Floating plants can but do not usually anchor to the soil. Their fibrous roots take up nutrients directly from the water. In addition to taking nutrients directly out of the water, roots of floating plants also provide surface area for beneficial bacteria to grow on and for aquatic insects to live on. Koi and goldfish love nibbling on the roots of floating plants to get to those tasty insect treats. Floating plants are also great for providing shade to a koi pond or goldfish pond which will help to keep the water cooler and clearer. Larger floating plants, such as water hyacinth and water lettuce, provide cover for small and newly hatched fish.
Submerged aquatic plants, also called oxygen plants or oxygenating plants, grow below the surface of the water and help provide oxygen to the pond, water garden or aquarium. Submerged water plants provide cover for small fish and habitat for insects the small fish eat. Another benefit of submerged water plants is that they also help to take nutrients out of the water and help to out-compete algae which will limit algae growth.
Emergent, floating and submerged water plants all have a role in creating a perfect balance in ponds and water gardens.

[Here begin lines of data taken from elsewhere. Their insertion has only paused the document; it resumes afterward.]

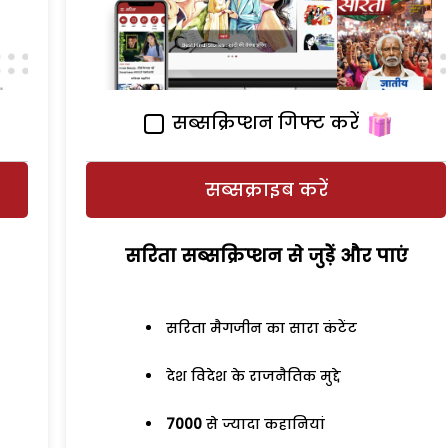
सब्सक्रिप्शन गिफ्ट करें
सब्सक्राइब करें
सरिता सब्सक्रिप्शन से जुड़ेें और पाएं
सरिता मैगजीन का सारा कंटेंट
देश विदेश के राजनैतिक मुद्दे
7000
से ज्यादा कहानियां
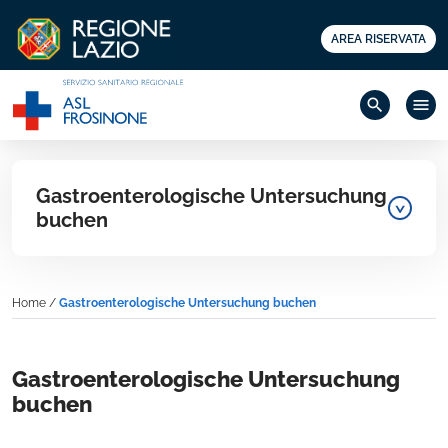
AREA RISERVATA
search
menu
Gastroenterologische Untersuchung
buchen
Home
/
Gastroenterologische Untersuchung buchen
Gastroenterologische Untersuchung
buchen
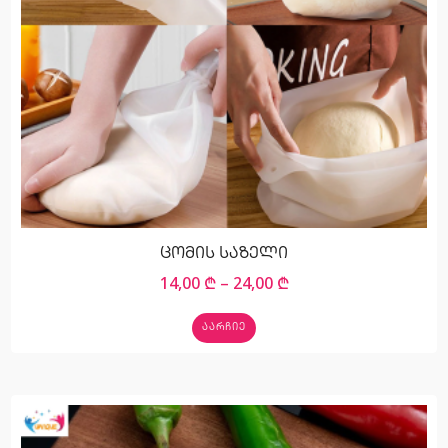
ცომის საზელი
14,00
₾
–
24,00
₾
ᲐᲐᲠᲩᲘᲔ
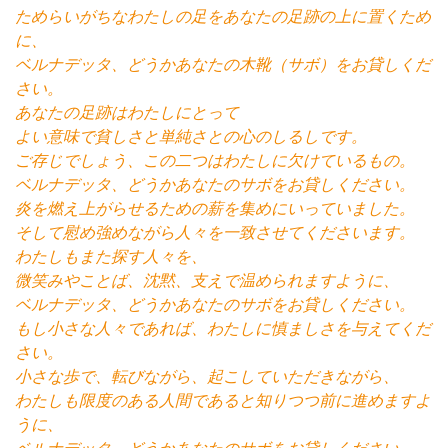
ためらいがちなわたしの足をあなたの足跡の上に置くため
に、
ベルナデッタ、どうかあなたの木靴（サボ）をお貸しくだ
さい。
あなたの足跡はわたしにとって
よい意味で貧しさと単純さとの心のしるしです。
ご存じでしょう、この二つはわたしに欠けているもの。
ベルナデッタ、どうかあなたのサボをお貸しください。
炎を燃え上がらせるための薪を集めにいっていました。
そして慰め強めながら人々を一致させてくださいます。
わたしもまた探す人々を、
微笑みやことば、沈黙、支えで温められますように、
ベルナデッタ、どうかあなたのサボをお貸しください。
もし小さな人々であれば、わたしに慎ましさを与えてくだ
さい。
小さな歩で、転びながら、起こしていただきながら、
わたしも限度のある人間であると知りつつ前に進めますよ
うに、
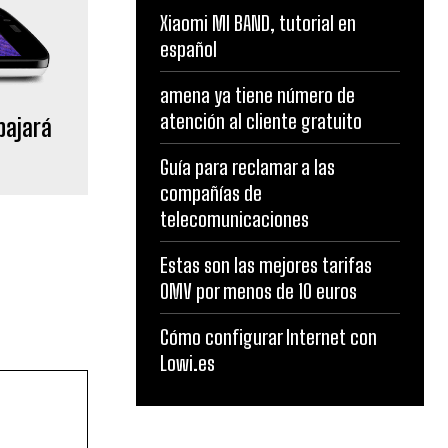
Xiaomi MI BAND, tutorial en
español
amena ya tiene número de
atención al cliente gratuito
 bajará
Guía para reclamar a las
compañías de
telecomunicaciones
Estas son las mejores tarifas
OMV por menos de 10 euros
Cómo configurar Internet con
Lowi.es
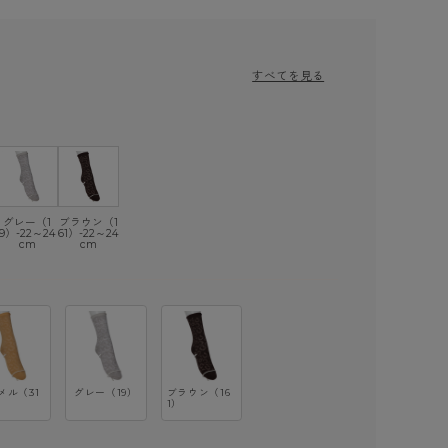
すべてを見る
グレー（1
ブラウン（1
9）-22～24
61）-22～24
cm
cm
メル（31
グレー（19）
ブラウン（16
1）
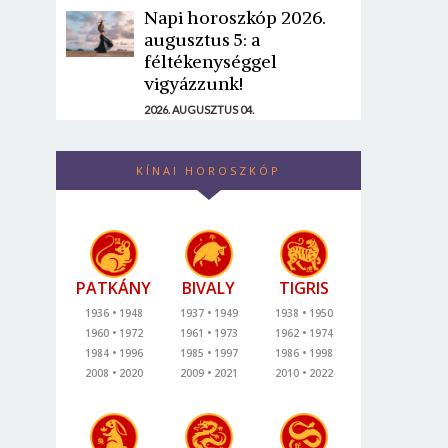
Napi horoszkóp 2026.
augusztus 5: a
féltékenységgel
vigyázzunk!
2026. AUGUSZTUS 04.
KÍNAI HOROSZKÓP
PATKÁNY
BIVALY
TIGRIS
1936
1948
1937
1949
1938
1950
1960
1972
1961
1973
1962
1974
1984
1996
1985
1997
1986
1998
2008
2020
2009
2021
2010
2022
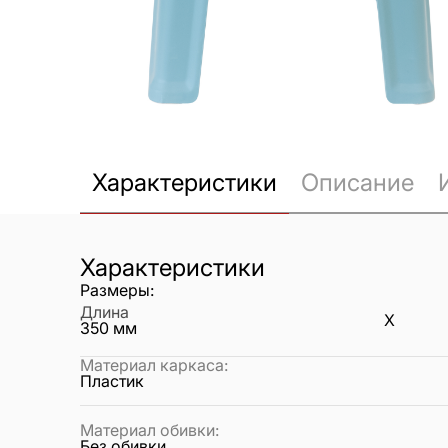
Характеристики
Описание
Характеристики
Размеры:
Длина
X
350
мм
Материал каркаса
:
Пластик
Материал обивки
:
Без обивки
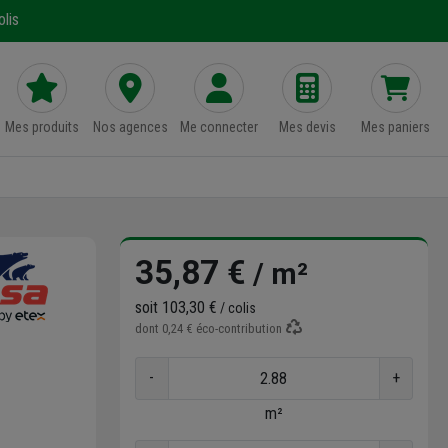
lis
Mes produits
Nos agences
Me connecter
Mes devis
Mes paniers
35,87 €
/ m²
soit
103,30 €
/ colis
dont
0,24 €
éco-contribution
-
+
m²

To get the most benefit of water plants there should be up to 2 bunches of submerged plants, 1 margin plant and 1 water lily or 3 floating plants for every 3 feet by 3 feet of space. For example, a10 feet long by 6 feet wide pond should have about 14 bunches of submerged plants, 6 margin or bog plants and either 6 water lilies or 18 floating plants or a combination of 3 water lilies and 9 floating plants. In the wild, this ratio of water plants per area of space are the different habitat zones that support a wide array of animal life both in and out of the water.